EXCERPT ▸
***

In rail-bound vehicles, such as those used in the area of shelf warehouses or in production, in order to transport goods or workpieces back and forth between different locations, there is an increasing need to transmit information to the vehicles. This information comes from a central computer system and is used to control the running of the vehicles. In particular, this makes it possible to simultaneously run several vehicles simultaneously and stop them at the correct points without operating block stations.

To control the vehicles, additional contact lines are laid in the travel rail, which serve for the transmission of information and on which slide pieces fitted in the vehicles slide, which are electrically connected to corresponding electronic circuits of the individual vehicles. The greater the number of vehicles moving at the same time, the greater the amount of information that must be exchanged between the central unit and the individual vehicles. It is therefore necessary to move to ever higher data rates, which in turn increases the data frequency and thus makes the data transmission more sensitive to electrical interference. A major cause of electrical interference that leads to transmission errors is the contact resistance that occurs between the contact strips and the contact lines. The conductor rails are unprotected and are therefore exposed to the atmosphere in the storage room or the factory building. This in turn results in contamination of the conductor rail surface with dust or other precipitation, as well as corrosion of the conductor rail surface due to aggressive components in the atmosphere. The air oxygen alone is sufficient to quickly produce an oxide skin on the surface of the conductor lines, which is usually a very good insulator and hinders the transmission of current from the conductor line to the contact strip.

***

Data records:

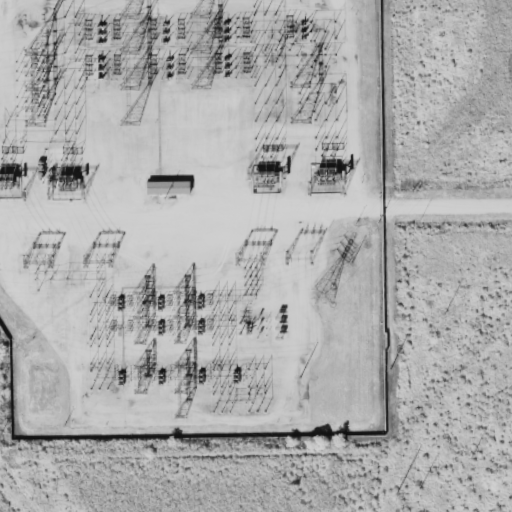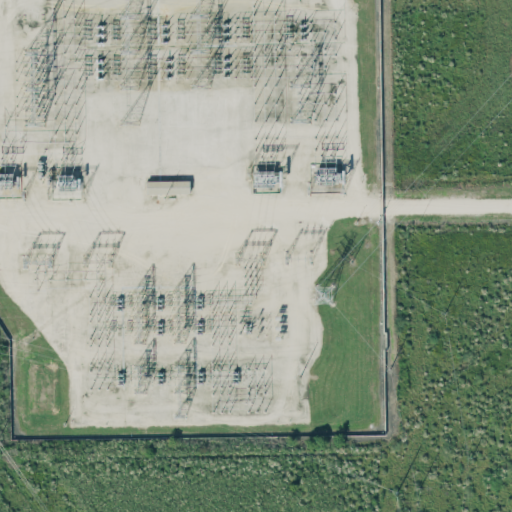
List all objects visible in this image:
building: (167, 186)
road: (303, 207)
power substation: (191, 217)
power tower: (326, 294)
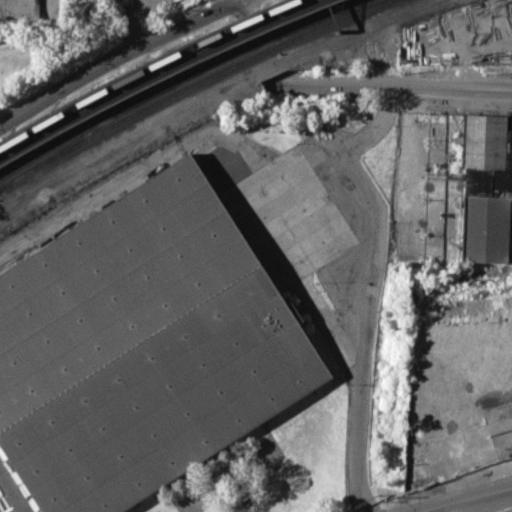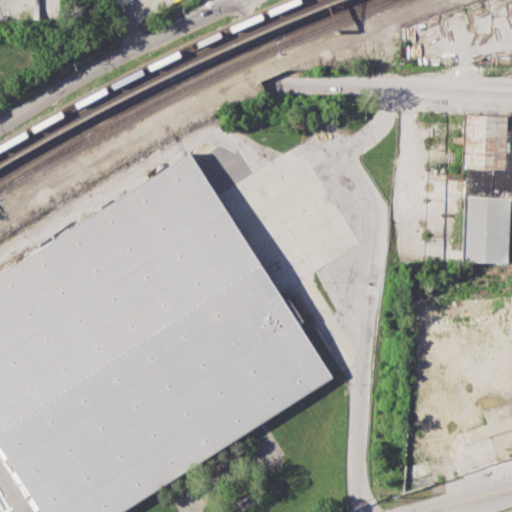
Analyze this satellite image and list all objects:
road: (246, 8)
railway: (317, 17)
railway: (324, 17)
railway: (262, 37)
road: (116, 54)
railway: (223, 59)
railway: (144, 68)
railway: (158, 73)
railway: (188, 85)
road: (391, 89)
railway: (84, 128)
railway: (84, 133)
road: (344, 152)
road: (404, 159)
building: (485, 187)
building: (487, 189)
road: (276, 196)
building: (141, 347)
building: (143, 348)
building: (471, 448)
road: (467, 498)
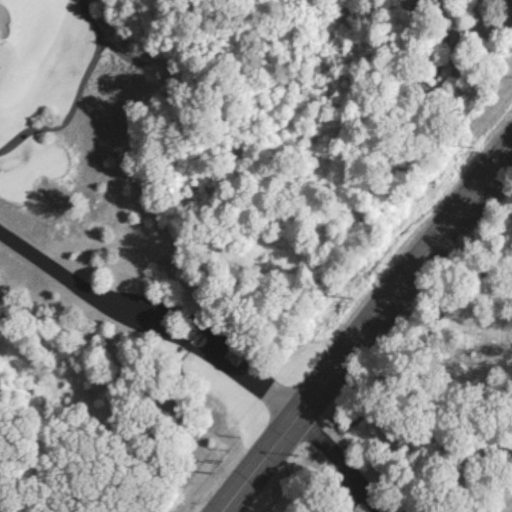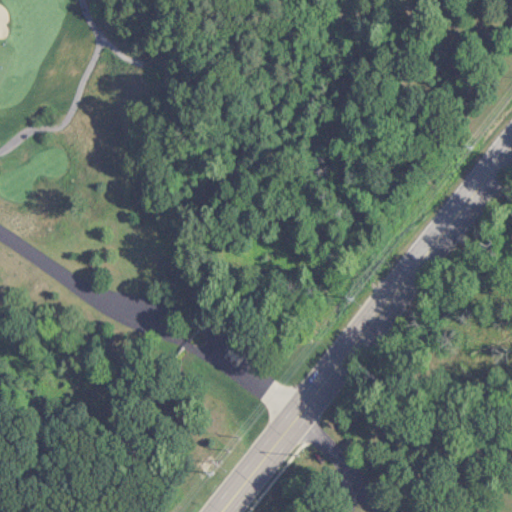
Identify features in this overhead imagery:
road: (89, 17)
building: (510, 26)
road: (102, 43)
road: (117, 50)
park: (86, 94)
road: (68, 112)
road: (148, 325)
road: (366, 326)
road: (215, 334)
park: (493, 459)
road: (339, 462)
road: (352, 497)
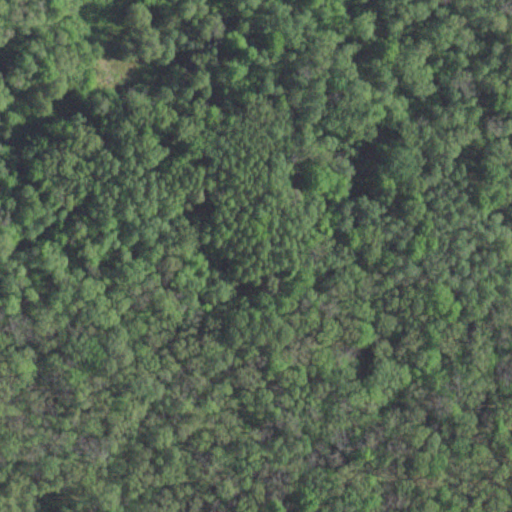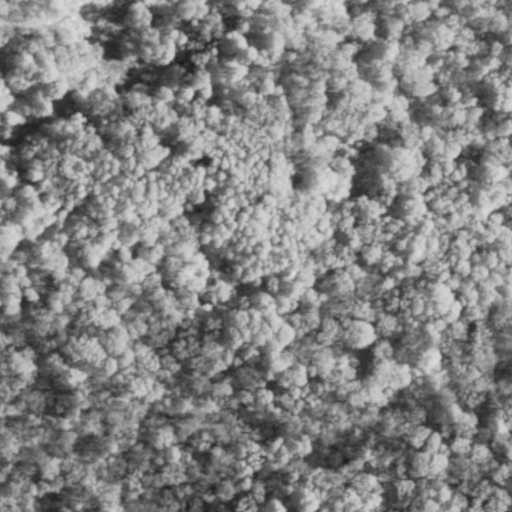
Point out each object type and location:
road: (276, 242)
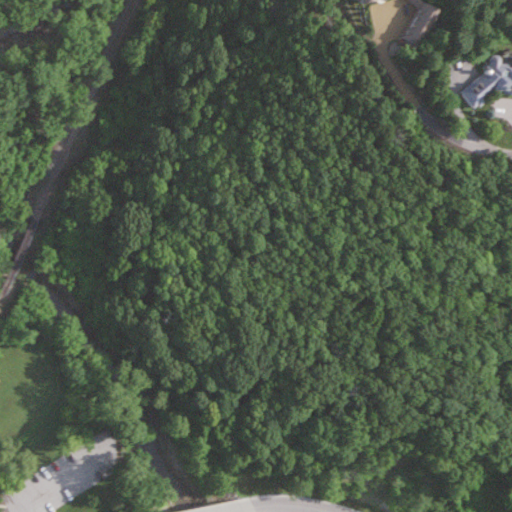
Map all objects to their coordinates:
building: (356, 0)
building: (416, 26)
building: (489, 80)
road: (420, 109)
railway: (80, 111)
railway: (14, 254)
road: (50, 484)
road: (293, 501)
road: (229, 509)
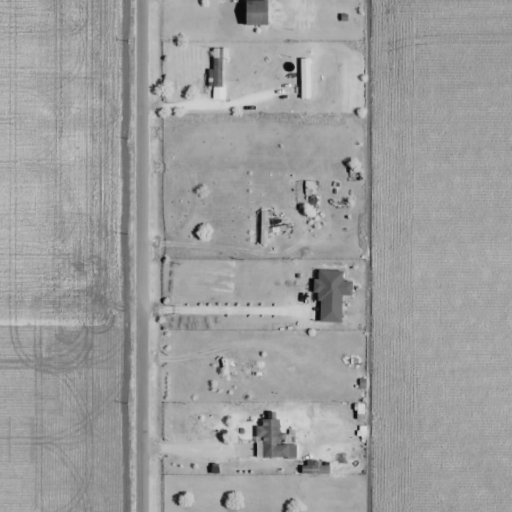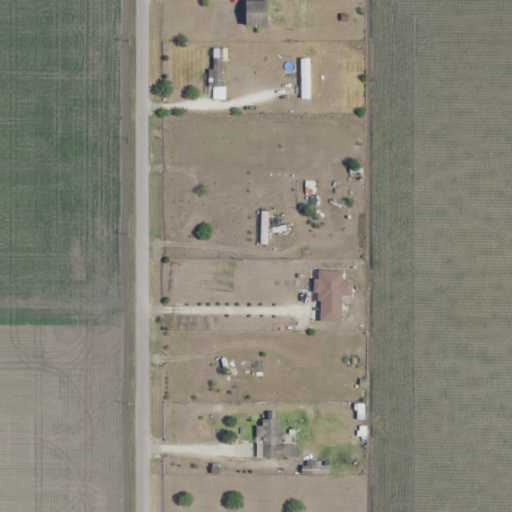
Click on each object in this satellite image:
building: (254, 13)
building: (216, 68)
building: (304, 79)
road: (142, 256)
building: (330, 296)
building: (273, 374)
building: (273, 442)
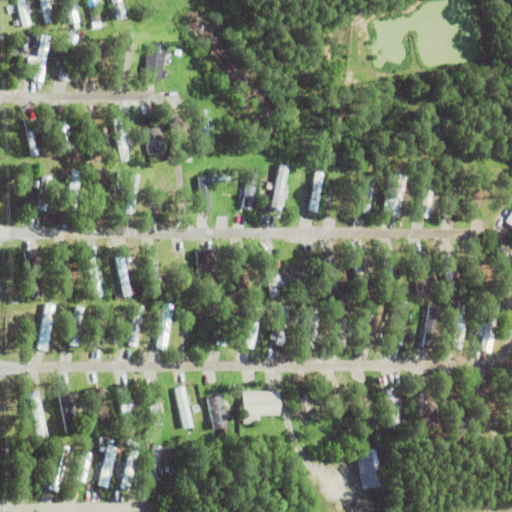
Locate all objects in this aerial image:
building: (116, 6)
building: (117, 8)
building: (93, 9)
building: (46, 10)
building: (71, 10)
building: (45, 11)
building: (22, 12)
building: (24, 12)
building: (95, 24)
building: (34, 40)
building: (40, 56)
building: (41, 56)
building: (128, 57)
building: (68, 58)
building: (155, 58)
building: (155, 62)
building: (66, 73)
road: (149, 96)
building: (203, 125)
building: (62, 134)
building: (119, 137)
building: (31, 138)
building: (153, 139)
building: (90, 140)
building: (155, 140)
building: (103, 159)
building: (62, 174)
building: (223, 178)
building: (278, 187)
building: (281, 187)
building: (315, 191)
building: (317, 191)
building: (43, 192)
building: (130, 192)
building: (337, 192)
building: (394, 192)
building: (70, 193)
building: (456, 193)
building: (486, 193)
building: (101, 194)
building: (367, 194)
building: (160, 196)
building: (248, 196)
building: (427, 196)
building: (510, 218)
building: (509, 219)
building: (59, 245)
building: (162, 269)
building: (479, 269)
building: (329, 270)
building: (32, 272)
building: (211, 272)
building: (387, 272)
building: (271, 274)
building: (359, 274)
building: (449, 274)
building: (66, 275)
building: (240, 275)
building: (93, 276)
building: (122, 276)
building: (181, 276)
building: (274, 289)
road: (510, 300)
building: (134, 325)
building: (135, 325)
building: (223, 325)
building: (311, 325)
building: (340, 325)
building: (429, 325)
building: (75, 326)
building: (165, 326)
building: (252, 326)
building: (280, 326)
building: (458, 326)
building: (488, 326)
building: (46, 327)
building: (98, 327)
building: (429, 327)
building: (367, 330)
building: (45, 331)
building: (479, 331)
building: (488, 333)
building: (279, 336)
building: (262, 403)
building: (259, 405)
building: (303, 405)
building: (424, 405)
building: (483, 405)
building: (304, 406)
building: (183, 407)
building: (184, 407)
building: (391, 407)
building: (99, 408)
building: (65, 409)
building: (333, 409)
building: (362, 409)
building: (425, 409)
building: (451, 409)
building: (154, 410)
building: (125, 411)
building: (217, 412)
building: (219, 412)
building: (36, 414)
building: (26, 421)
building: (307, 430)
building: (146, 446)
building: (154, 459)
building: (106, 464)
building: (30, 465)
building: (152, 465)
building: (82, 466)
building: (108, 466)
building: (371, 467)
building: (57, 468)
building: (128, 469)
building: (128, 469)
building: (370, 469)
road: (79, 507)
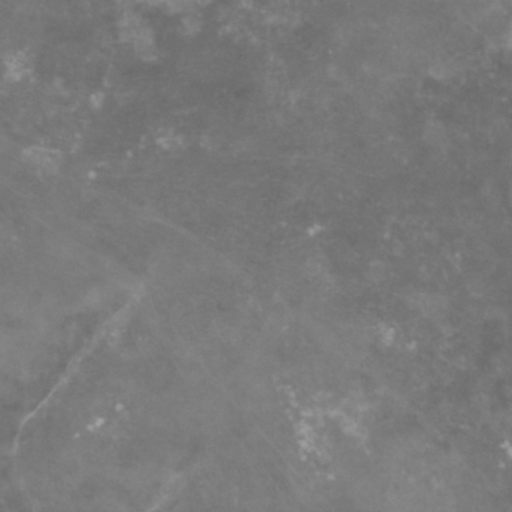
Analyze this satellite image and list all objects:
road: (171, 308)
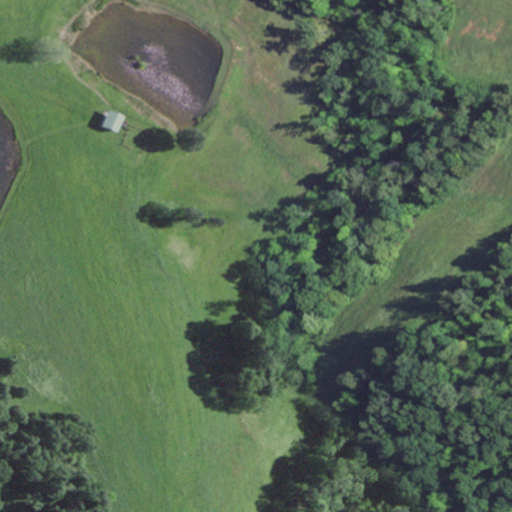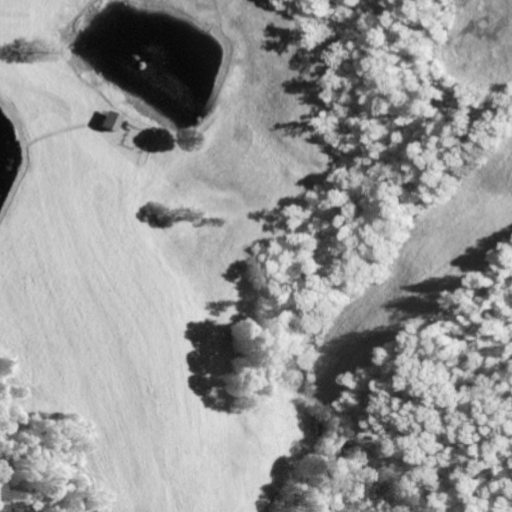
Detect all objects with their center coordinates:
building: (108, 120)
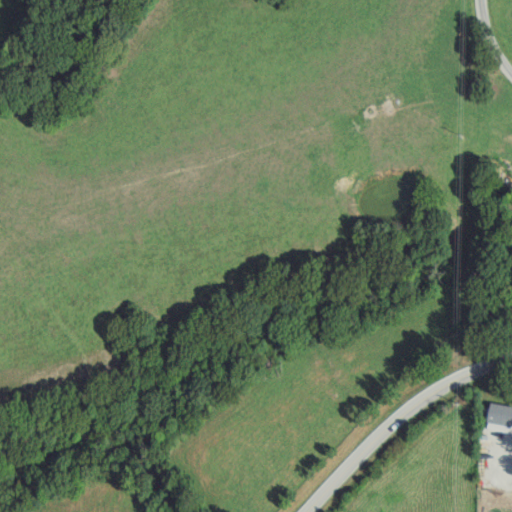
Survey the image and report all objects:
road: (488, 38)
road: (397, 415)
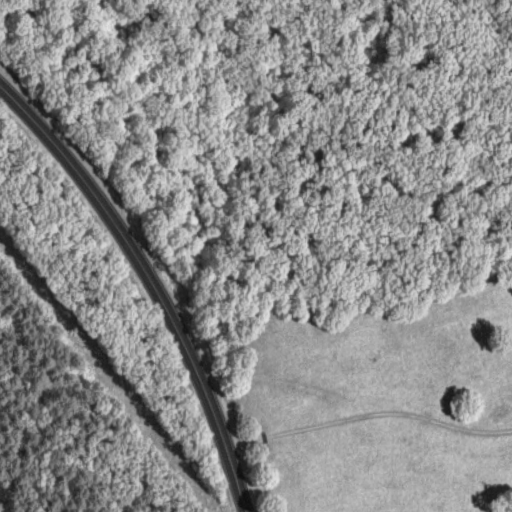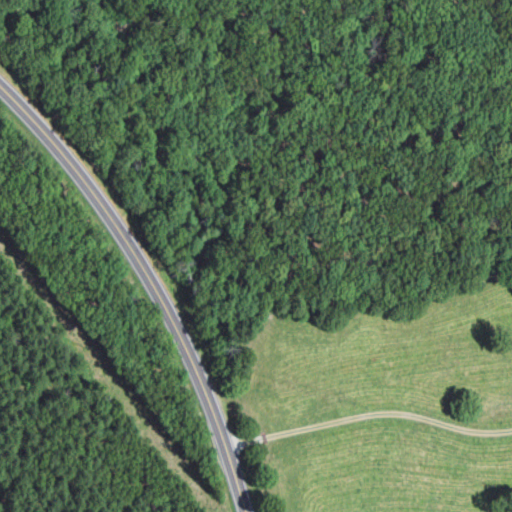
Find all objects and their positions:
road: (148, 283)
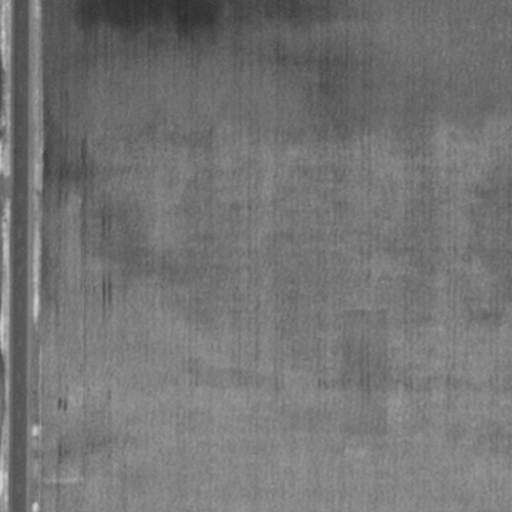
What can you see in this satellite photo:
road: (18, 256)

***

WHAT IS ASKED ▸
1. List every place or setting that the excerpt on rail-bound vehicles names as a location of the vehicles or their conductor rails.
2. Rewrite the excerpt on rail-bound vehicles between "In rail-bound vehicles, such" and "operating block stations.", inclusive, with "central computer system" changed to "central control system".
Answer using the text alone.

REPLIES ▸
1. Shelf warehouses, production, the storage room, and the factory building.

2.
In rail-bound vehicles, such as those used in the area of shelf warehouses or in production, in order to transport goods or workpieces back and forth between different locations, there is an increasing need to transmit information to the vehicles. This information comes from a central control system and is used to control the running of the vehicles. In particular, this makes it possible to simultaneously run several vehicles simultaneously and stop them at the correct points without operating block stations.